# [Exercise goal]
Print the listing exactly as it stands, and skip any pictures in it.

Record set section start

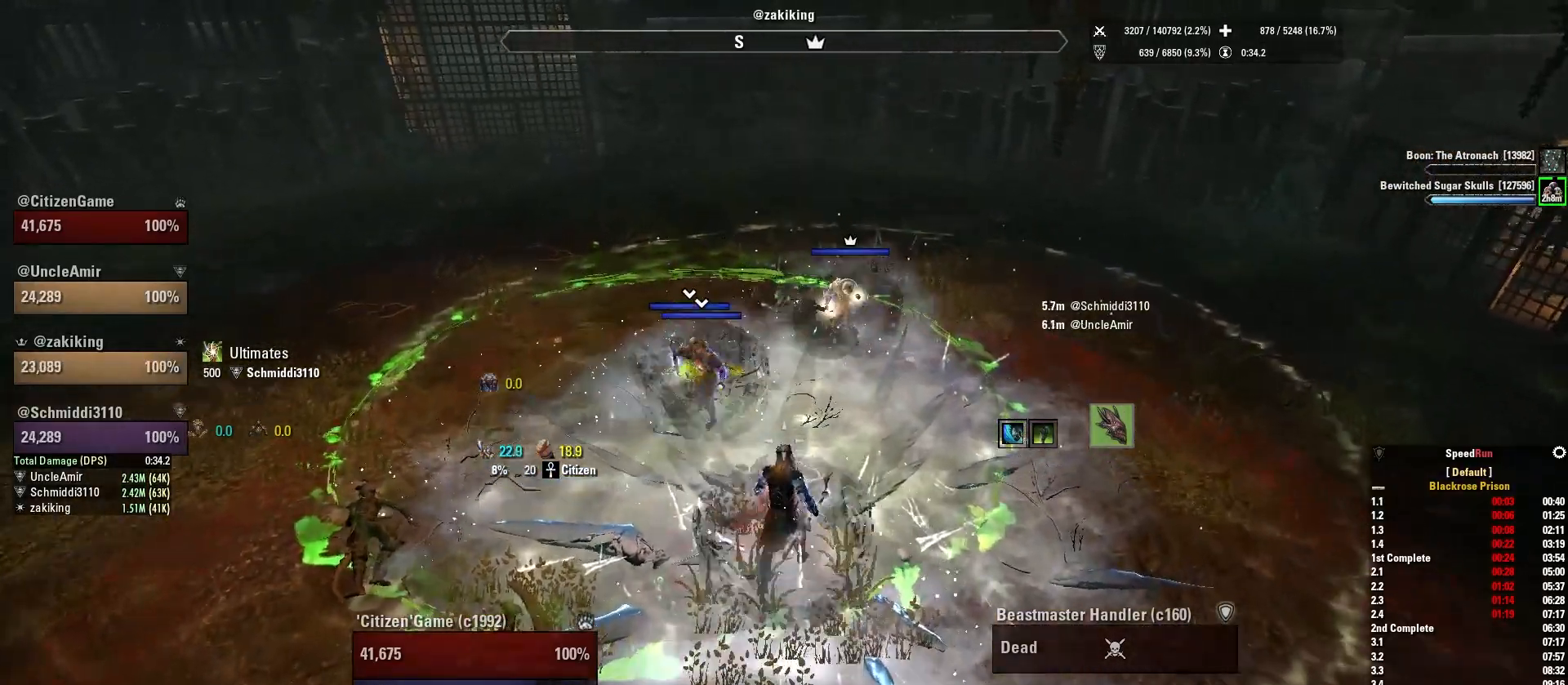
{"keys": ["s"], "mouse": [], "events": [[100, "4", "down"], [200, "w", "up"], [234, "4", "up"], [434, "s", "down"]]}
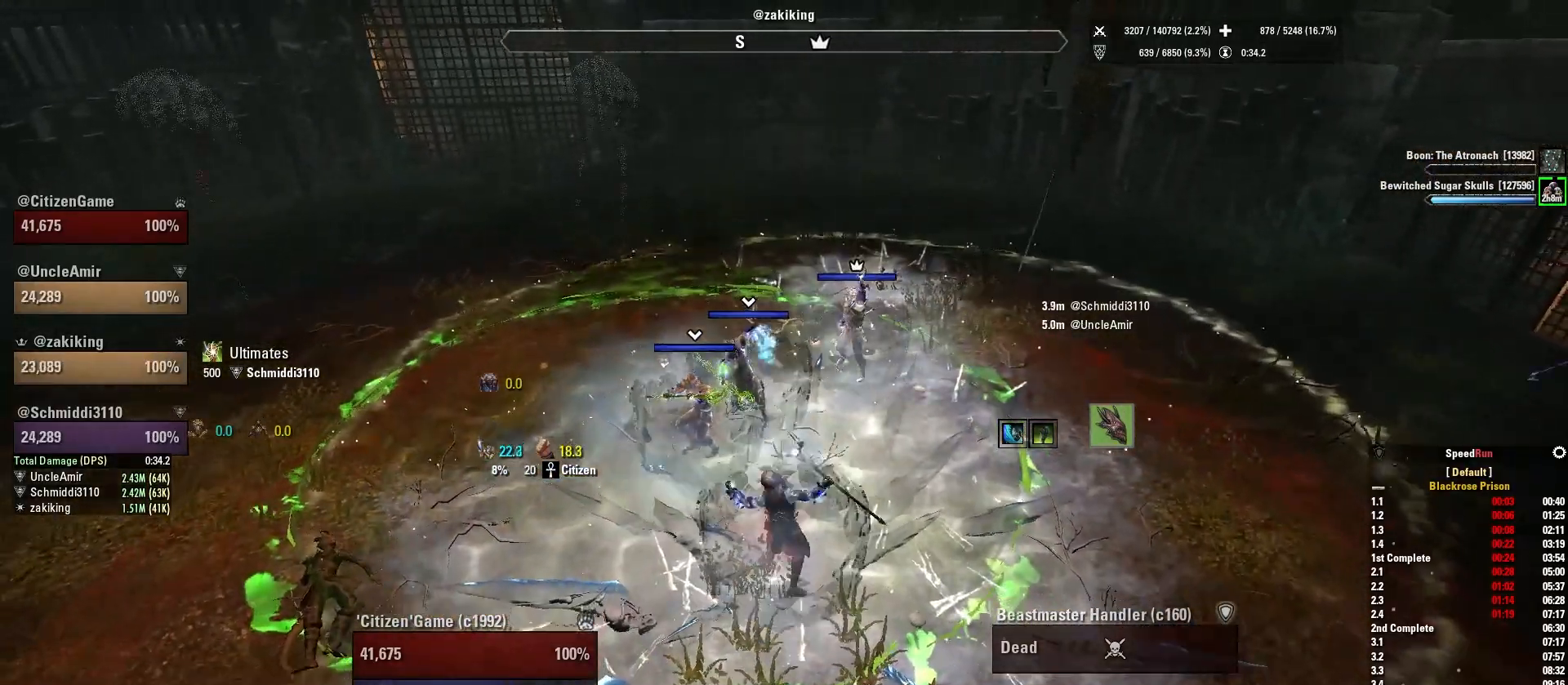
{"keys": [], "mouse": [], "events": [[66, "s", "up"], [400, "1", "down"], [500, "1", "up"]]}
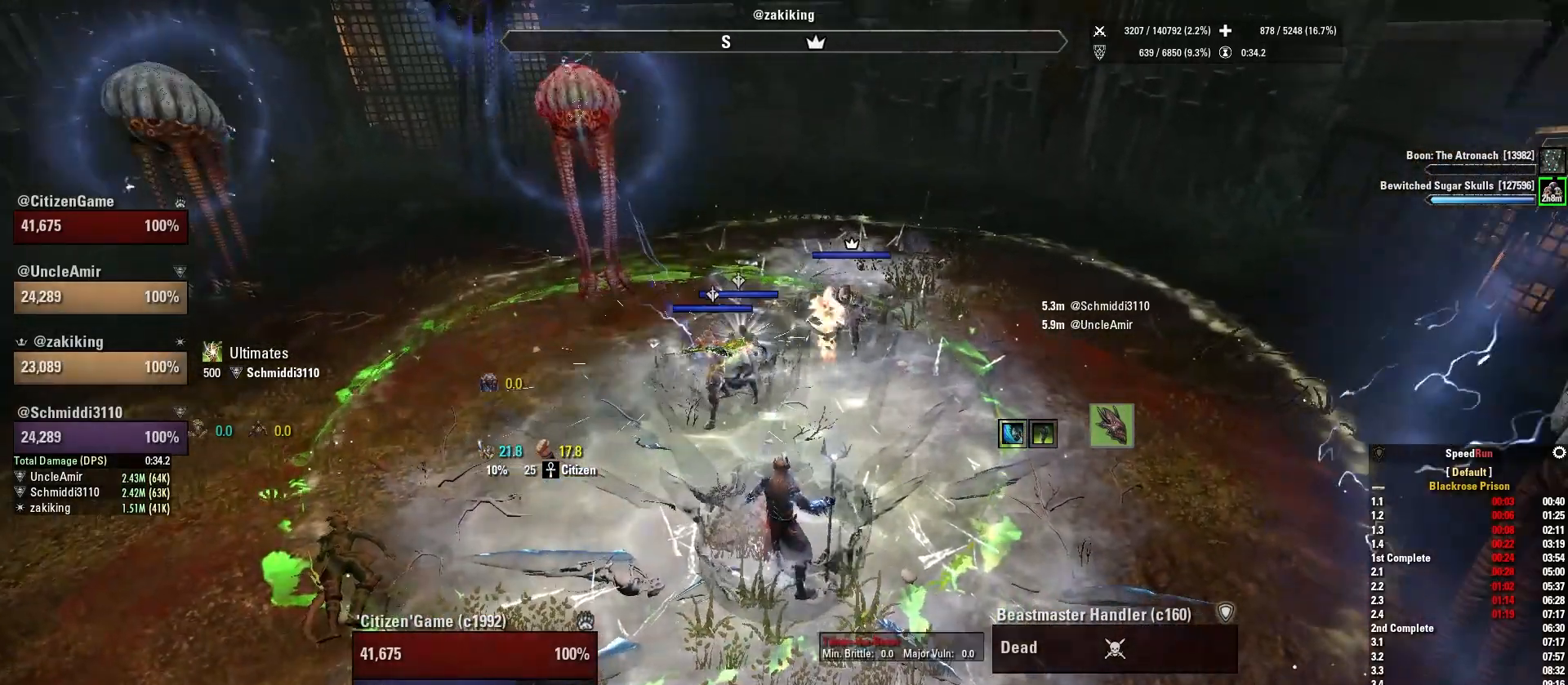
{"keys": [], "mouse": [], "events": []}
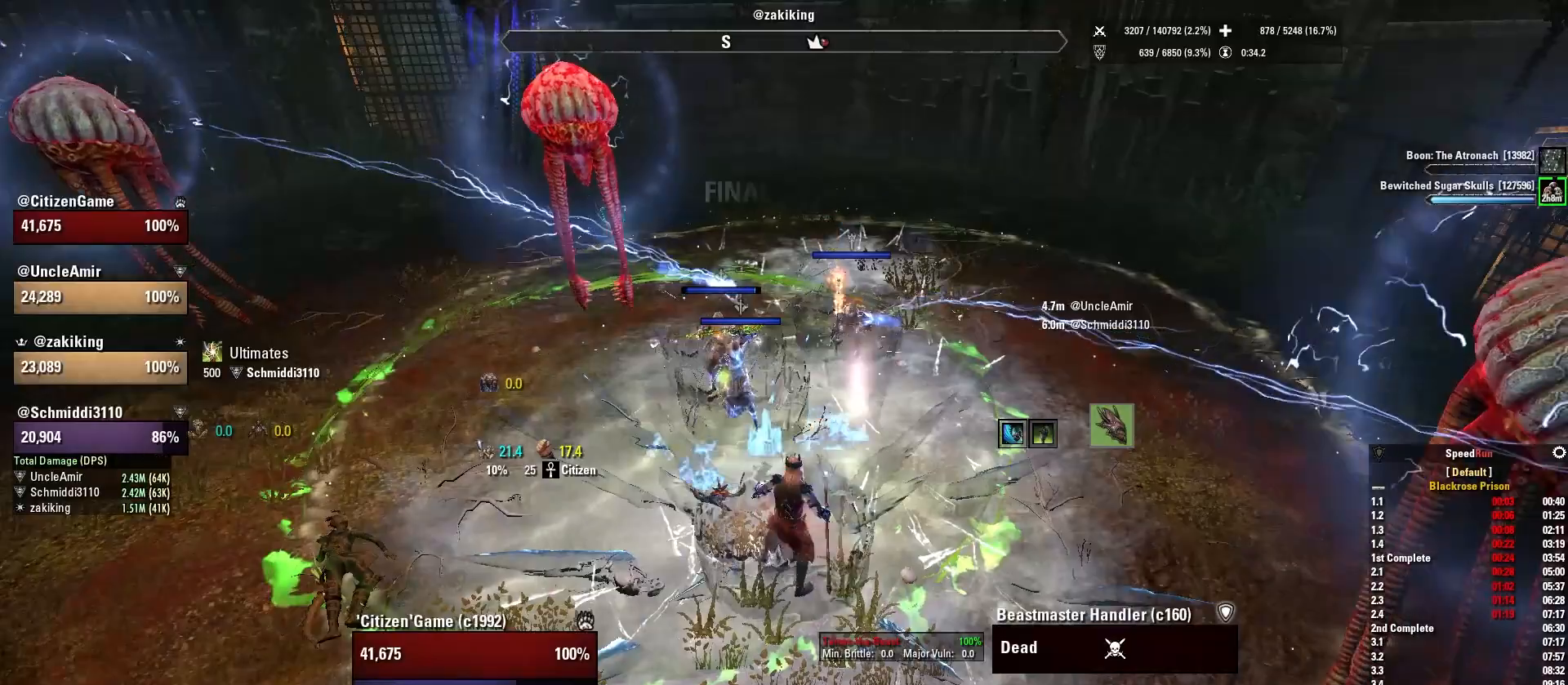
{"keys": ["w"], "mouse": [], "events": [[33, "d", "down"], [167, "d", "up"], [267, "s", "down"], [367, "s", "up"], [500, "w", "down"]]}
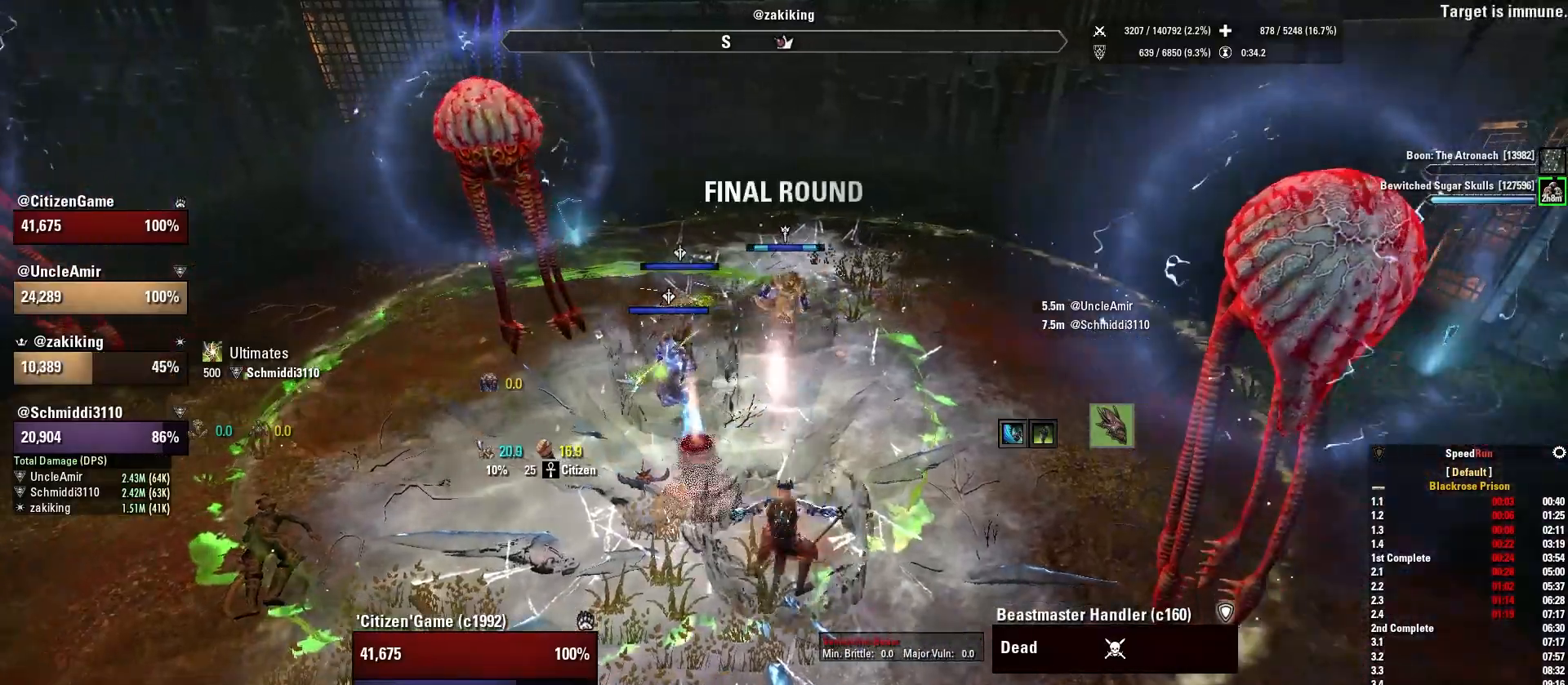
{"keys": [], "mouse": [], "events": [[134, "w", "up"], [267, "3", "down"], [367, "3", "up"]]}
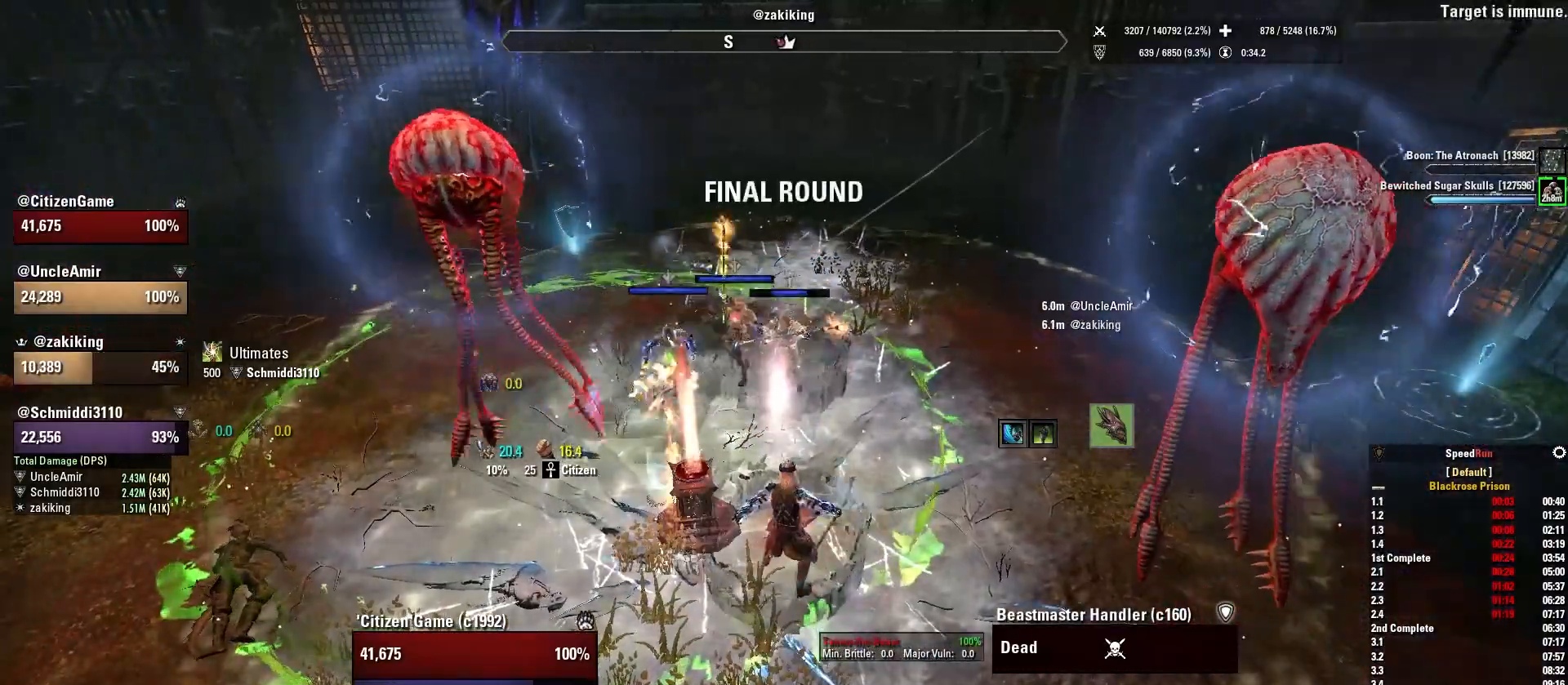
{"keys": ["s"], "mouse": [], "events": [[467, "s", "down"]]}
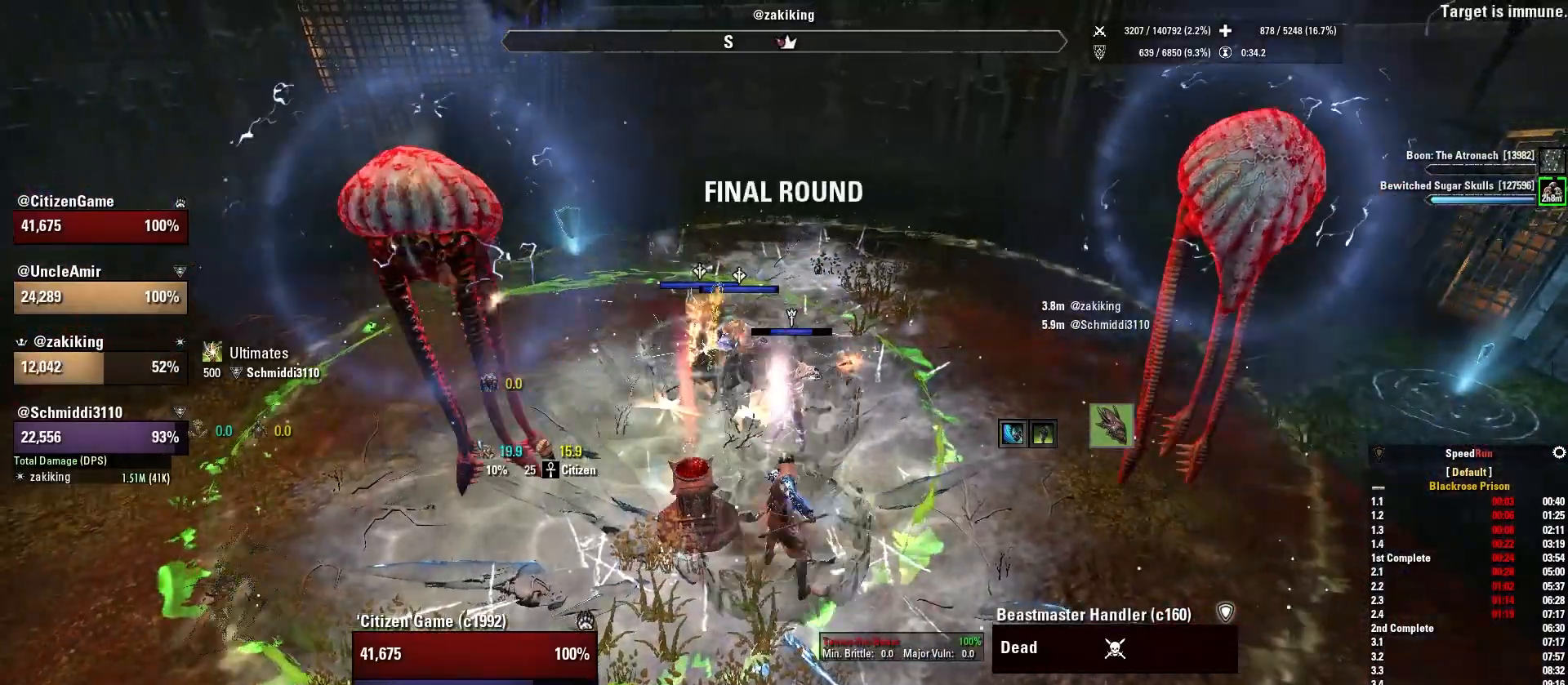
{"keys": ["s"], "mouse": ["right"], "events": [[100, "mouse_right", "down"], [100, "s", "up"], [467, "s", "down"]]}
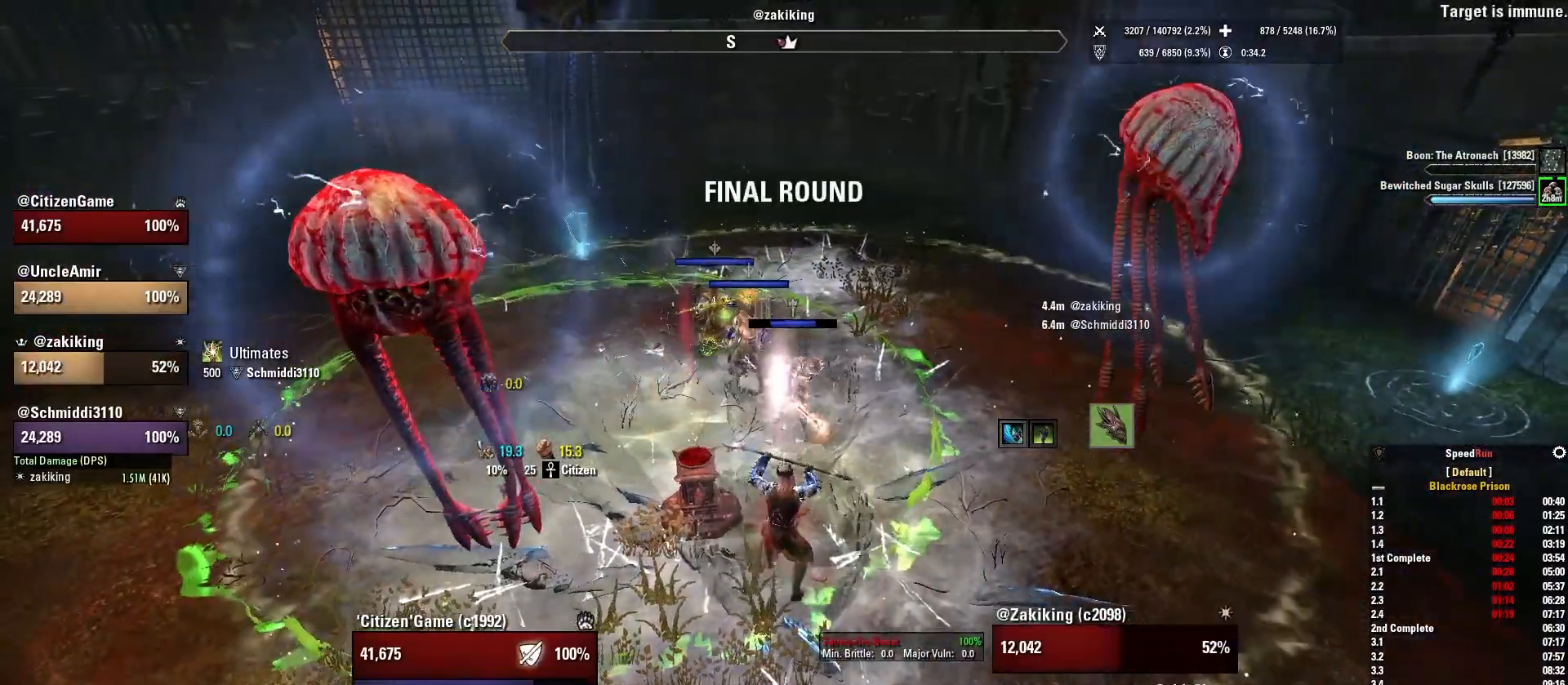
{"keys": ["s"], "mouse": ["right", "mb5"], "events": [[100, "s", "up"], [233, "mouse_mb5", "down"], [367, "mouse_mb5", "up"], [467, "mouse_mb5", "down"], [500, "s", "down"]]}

Record set section end

# [Output for this task]
{"keys": ["s"], "mouse": [], "events": [[100, "4", "down"], [200, "w", "up"], [234, "4", "up"], [434, "s", "down"]]}
{"keys": [], "mouse": [], "events": [[66, "s", "up"], [400, "1", "down"], [500, "1", "up"]]}
{"keys": [], "mouse": [], "events": []}
{"keys": ["w"], "mouse": [], "events": [[33, "d", "down"], [167, "d", "up"], [267, "s", "down"], [367, "s", "up"], [500, "w", "down"]]}
{"keys": [], "mouse": [], "events": [[134, "w", "up"], [267, "3", "down"], [367, "3", "up"]]}
{"keys": ["s"], "mouse": [], "events": [[467, "s", "down"]]}
{"keys": ["s"], "mouse": ["right"], "events": [[100, "mouse_right", "down"], [100, "s", "up"], [467, "s", "down"]]}
{"keys": ["s"], "mouse": ["right", "mb5"], "events": [[100, "s", "up"], [233, "mouse_mb5", "down"], [367, "mouse_mb5", "up"], [467, "mouse_mb5", "down"], [500, "s", "down"]]}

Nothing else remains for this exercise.